Sir John Douglas Hazen,  (June 5, 1860 – December 27, 1937) was a politician in New Brunswick, Canada.

Biography 
Known by his second name, Douglas, he entered politics in 1885 when he was elected as an alderman for Fredericton City Council. He became mayor in 1888.

Hazen was elected to the House of Commons of Canada as a Conservative candidate in the 1891 federal election. He lost his seat in the 1896 election that defeated the Conservatives and brought Wilfrid Laurier's Liberals to power.

He was elected to the Legislative Assembly of New Brunswick in 1899, and became leader of the opposition. Hazen rebuilt the Conservative Party which had been out of power since 1883. He led the party into government in the 1908 provincial election.
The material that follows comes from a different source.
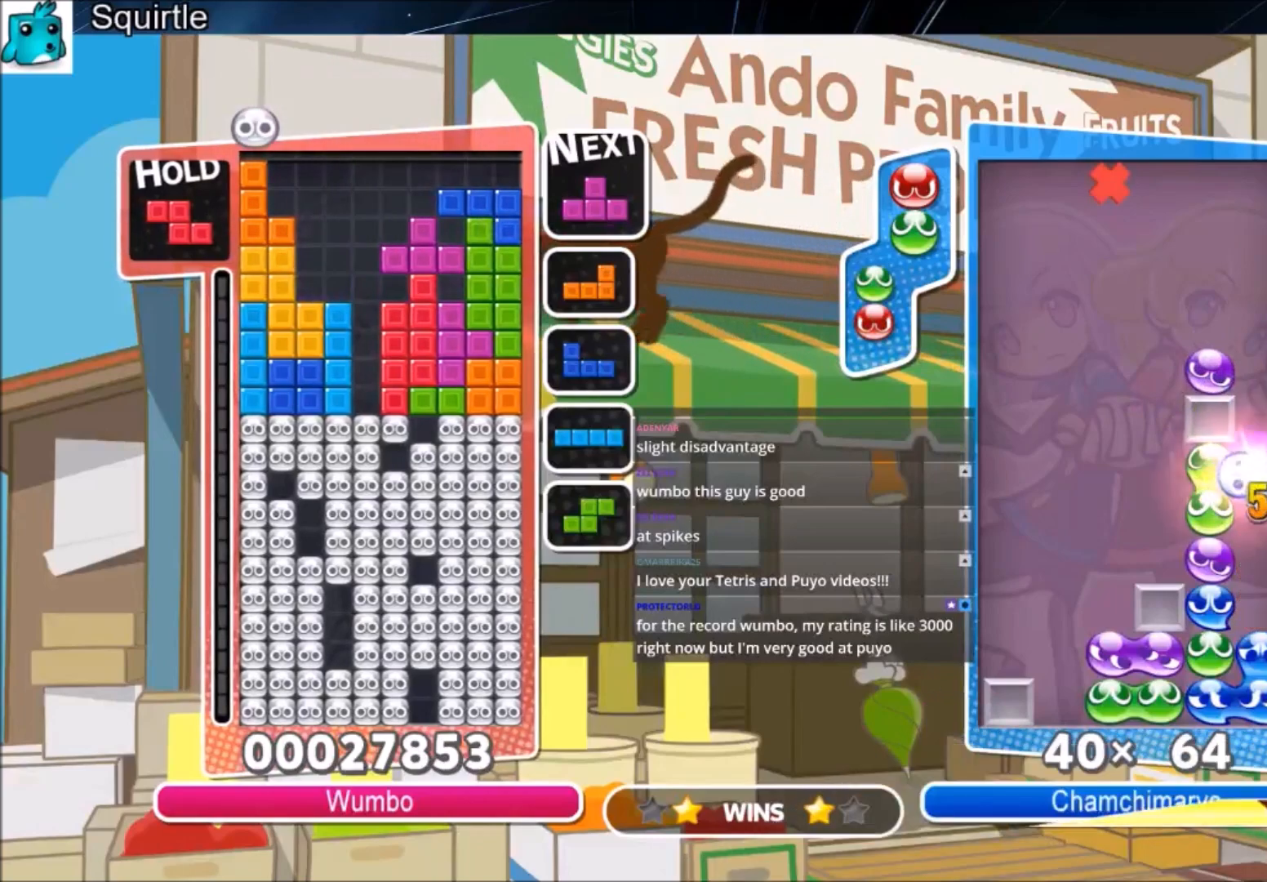
{"keys": [], "events": [[133, "up", "down"], [200, "right", "up"], [200, "up", "up"], [200, "z", "up"], [333, "down", "down"], [433, "down", "up"]]}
As premier, Hazen fought political corruption and attempts by the federal government to reduce the Maritime provinces' representation in the federal House of Commons.

Douglas Hazen left provincial politics in 1911 to become federal Minister of Marine and Fisheries and Minister of the Naval Service in the government of Sir Robert Borden. During the First World War, he served in the Imperial War Cabinet. Hazen left politics in October 1917 to become Chief Justice of New Brunswick.

For his years of service to The Crown and to Canada, in 1918 Douglas Hazen was made a Knight Commander of the Order of St Michael and St George by King George V.

Hazen died in 1937 at age seventy-seven and was interred in the Fernhill Cemetery in Saint John, New Brunswick. Sir Douglas Hazen Park in Oromocto, New Brunswick and Sir Douglas Hazen Hall at the University of New Brunswick, Saint John are named in his honour.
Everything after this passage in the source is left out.